### Given records
++++++++++
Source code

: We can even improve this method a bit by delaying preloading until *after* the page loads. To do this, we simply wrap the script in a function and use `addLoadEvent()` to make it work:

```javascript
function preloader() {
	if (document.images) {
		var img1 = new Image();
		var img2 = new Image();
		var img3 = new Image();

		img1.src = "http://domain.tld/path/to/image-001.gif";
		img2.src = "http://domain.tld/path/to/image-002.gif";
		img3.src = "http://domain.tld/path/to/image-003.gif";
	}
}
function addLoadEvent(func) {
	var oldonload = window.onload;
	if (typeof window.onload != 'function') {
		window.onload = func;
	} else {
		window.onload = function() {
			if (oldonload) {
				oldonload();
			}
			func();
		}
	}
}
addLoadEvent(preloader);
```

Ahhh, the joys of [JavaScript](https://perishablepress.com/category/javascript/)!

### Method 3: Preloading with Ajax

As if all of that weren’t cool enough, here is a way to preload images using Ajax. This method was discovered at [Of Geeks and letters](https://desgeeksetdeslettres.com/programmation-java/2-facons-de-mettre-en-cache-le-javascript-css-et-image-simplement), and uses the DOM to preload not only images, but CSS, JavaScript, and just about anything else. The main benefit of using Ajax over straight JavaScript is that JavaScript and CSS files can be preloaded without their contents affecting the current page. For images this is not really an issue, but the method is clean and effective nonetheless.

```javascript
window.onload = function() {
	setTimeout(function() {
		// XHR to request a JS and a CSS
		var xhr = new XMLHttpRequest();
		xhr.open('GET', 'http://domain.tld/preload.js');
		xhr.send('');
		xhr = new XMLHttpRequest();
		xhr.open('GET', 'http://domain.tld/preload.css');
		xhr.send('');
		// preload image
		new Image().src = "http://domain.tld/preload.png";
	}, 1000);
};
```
++++++++++
### Goal of the exercise
Line by line, retype all of the records exactly.

### Solution to this problem
Source code

: We can even improve this method a bit by delaying preloading until *after* the page loads. To do this, we simply wrap the script in a function and use `addLoadEvent()` to make it work:

```javascript
function preloader() {
	if (document.images) {
		var img1 = new Image();
		var img2 = new Image();
		var img3 = new Image();

		img1.src = "http://domain.tld/path/to/image-001.gif";
		img2.src = "http://domain.tld/path/to/image-002.gif";
		img3.src = "http://domain.tld/path/to/image-003.gif";
	}
}
function addLoadEvent(func) {
	var oldonload = window.onload;
	if (typeof window.onload != 'function') {
		window.onload = func;
	} else {
		window.onload = function() {
			if (oldonload) {
				oldonload();
			}
			func();
		}
	}
}
addLoadEvent(preloader);
```

Ahhh, the joys of [JavaScript](https://perishablepress.com/category/javascript/)!

### Method 3: Preloading with Ajax

As if all of that weren’t cool enough, here is a way to preload images using Ajax. This method was discovered at [Of Geeks and letters](https://desgeeksetdeslettres.com/programmation-java/2-facons-de-mettre-en-cache-le-javascript-css-et-image-simplement), and uses the DOM to preload not only images, but CSS, JavaScript, and just about anything else. The main benefit of using Ajax over straight JavaScript is that JavaScript and CSS files can be preloaded without their contents affecting the current page. For images this is not really an issue, but the method is clean and effective nonetheless.

```javascript
window.onload = function() {
	setTimeout(function() {
		// XHR to request a JS and a CSS
		var xhr = new XMLHttpRequest();
		xhr.open('GET', 'http://domain.tld/preload.js');
		xhr.send('');
		xhr = new XMLHttpRequest();
		xhr.open('GET', 'http://domain.tld/preload.css');
		xhr.send('');
		// preload image
		new Image().src = "http://domain.tld/preload.png";
	}, 1000);
};
```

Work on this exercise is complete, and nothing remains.